The upshot is that area under the ROC curve (or PR curve) is not continuous in the underlying scores.

#### Help? Should we Probabilistically Smooth?

Does anyone have any idea what we should do here?

I’m thinking moving to some kind of probabilistic version might be able to smooth things out in a well-defined way. For instance, if I add normally-distributed noise around each point and then integrate it out, things are smooth again.

October 27, 2011 at 12:39 pm |

Bob – this seems like a nice idea. This method of smoothing allows you to account for both floating point precision errors, and overfitting of the curve to the data sample (if your data is sampled from a larger set). And you can do both in a single shot, by choosing your distribution’s standard deviation. I like it much better than my solution!

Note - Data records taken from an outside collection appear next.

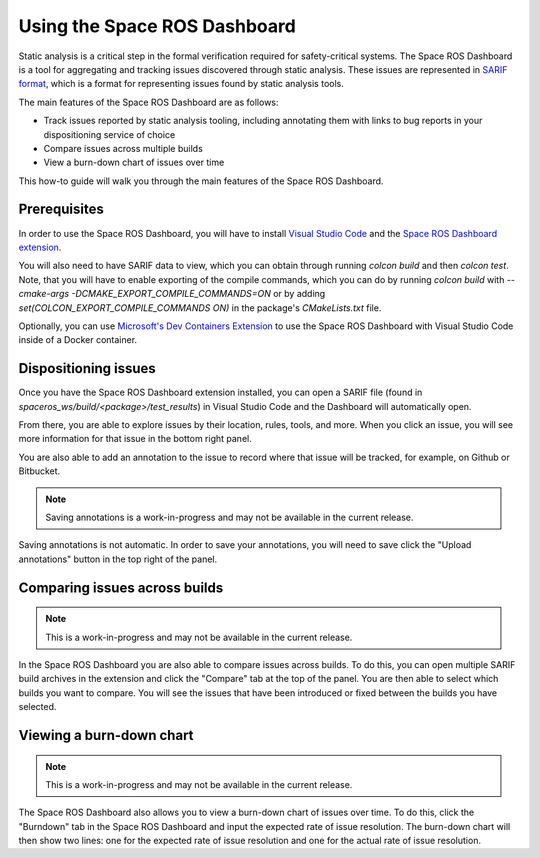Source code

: #############################
Using the Space ROS Dashboard
#############################

Static analysis is a critical step in the formal verification required for safety-critical systems.
The Space ROS Dashboard is a tool for aggregating and tracking issues discovered through static analysis.
These issues are represented in `SARIF format <https://sarifweb.azurewebsites.net/>`_, which is a format for representing issues found by static analysis tools.

The main features of the Space ROS Dashboard are as follows:

- Track issues reported by static analysis tooling, including annotating them with links to bug reports in your dispositioning service of choice
- Compare issues across multiple builds
- View a burn-down chart of issues over time

This how-to guide will walk you through the main features of the Space ROS Dashboard.

Prerequisites
=============

In order to use the Space ROS Dashboard, you will have to install `Visual Studio Code <https://code.visualstudio.com/>`_ and the `Space ROS Dashboard extension <https://marketplace.visualstudio.com/items?itemName=openrobotics.spaceros-dashboard>`_.

You will also need to have SARIF data to view, which you can obtain through running `colcon build` and then `colcon test`.
Note, that you will have to enable exporting of the compile commands, which you can do by running `colcon build` with `--cmake-args -DCMAKE_EXPORT_COMPILE_COMMANDS=ON` or by adding `set(COLCON_EXPORT_COMPILE_COMMANDS ON)` in the package's `CMakeLists.txt` file.


Optionally, you can use `Microsoft's Dev Containers Extension <https://marketplace.visualstudio.com/items?itemName=ms-vscode-remote.remote-containers>`_ to use the Space ROS Dashboard with Visual Studio Code inside of a Docker container.

Dispositioning issues
=====================

Once you have the Space ROS Dashboard extension installed, you can open a SARIF file (found in `spaceros_ws/build/<package>/test_results`) in Visual Studio Code and the Dashboard will automatically open.

.. image:: /images/dashboard-open-sarif.png

.. rst-class:: image-subtitle

    An example of what the Space ROS Dashboard looks like when opened with a SARIF file

From there, you are able to explore issues by their location, rules, tools, and more.
When you click an issue, you will see more information for that issue in the bottom right panel.

.. image:: /images/dashboard-open-issue.png

.. rst-class:: image-subtitle

    The bottom right panel shows you more details about the selected issue.

You are also able to add an annotation to the issue to record where that issue will be tracked, for example, on Github or Bitbucket.


.. image:: /images/dashboard-add-annotation.png

.. rst-class:: image-subtitle

    A popover is created to add an annotation to the issue.

.. note::

  Saving annotations is a work-in-progress and may not be available in the current release.

Saving annotations is not automatic.
In order to save your annotations, you will need to save click the "Upload annotations" button in the top right of the panel.

Comparing issues across builds
==============================

.. image:: /images/dashboard-compare-builds.png

.. rst-class:: image-subtitle

    An example of comparing issues across builds.

.. note::

  This is a work-in-progress and may not be available in the current release.

In the Space ROS Dashboard you are also able to compare issues across builds.
To do this, you can open multiple SARIF build archives in the extension and click the "Compare" tab at the top of the panel.
You are then able to select which builds you want to compare.
You will see the issues that have been introduced or fixed between the builds you have selected.


Viewing a burn-down chart
=========================

.. image:: /images/dashboard-burndown-chart.png

.. rst-class:: image-subtitle

    An example of a burn-down chart that shows the number of issues over time, given an expected rate of issue resolution.

.. note::

  This is a work-in-progress and may not be available in the current release.

The Space ROS Dashboard also allows you to view a burn-down chart of issues over time.
To do this, click the "Burndown" tab in the Space ROS Dashboard and input the expected rate of issue resolution.
The burn-down chart will then show two lines: one for the expected rate of issue resolution and one for the actual rate of issue resolution.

Small correction to your description: I think the “perfect score” should be TP, TP, TN.

Mike

October 27, 2011 at 2:15 pm |

The perfect score is actually TP, TP, FP, and NOT TP, TP, TN. I agree that it seems confusing, but the reason you only get TP and FP on the list is that you move down the ranking of documents, each time making the next item a positive guess. You get a perfect score when all the positive examples are ranked ahead of all the negative examples. As you go down the list you hit TPs until you exhaust all the positives, then hit a string of FPs. When you interpolate, those all go away.

This is ROC, which is sensitivity (TP rate) versus 1 – specificity (FP rate).

October 27, 2011 at 4:46 pm |

I did a little digging (I’m forgetting how frustrating it is to be back outside the academic paywall), and found that Tom Fawcett implemented the same fix as Mike Ross suggested in his 2004

Machine Learningpaper, ROC Graphs: Notes and Practical Considerations for Researchers (the first “further reading” hit on the Wikipidea page, receiver operating characeristic.If you search Google for [measurement error roc curve], you’ll also find a lot of articles, including some that include normal errors like I was suggesting.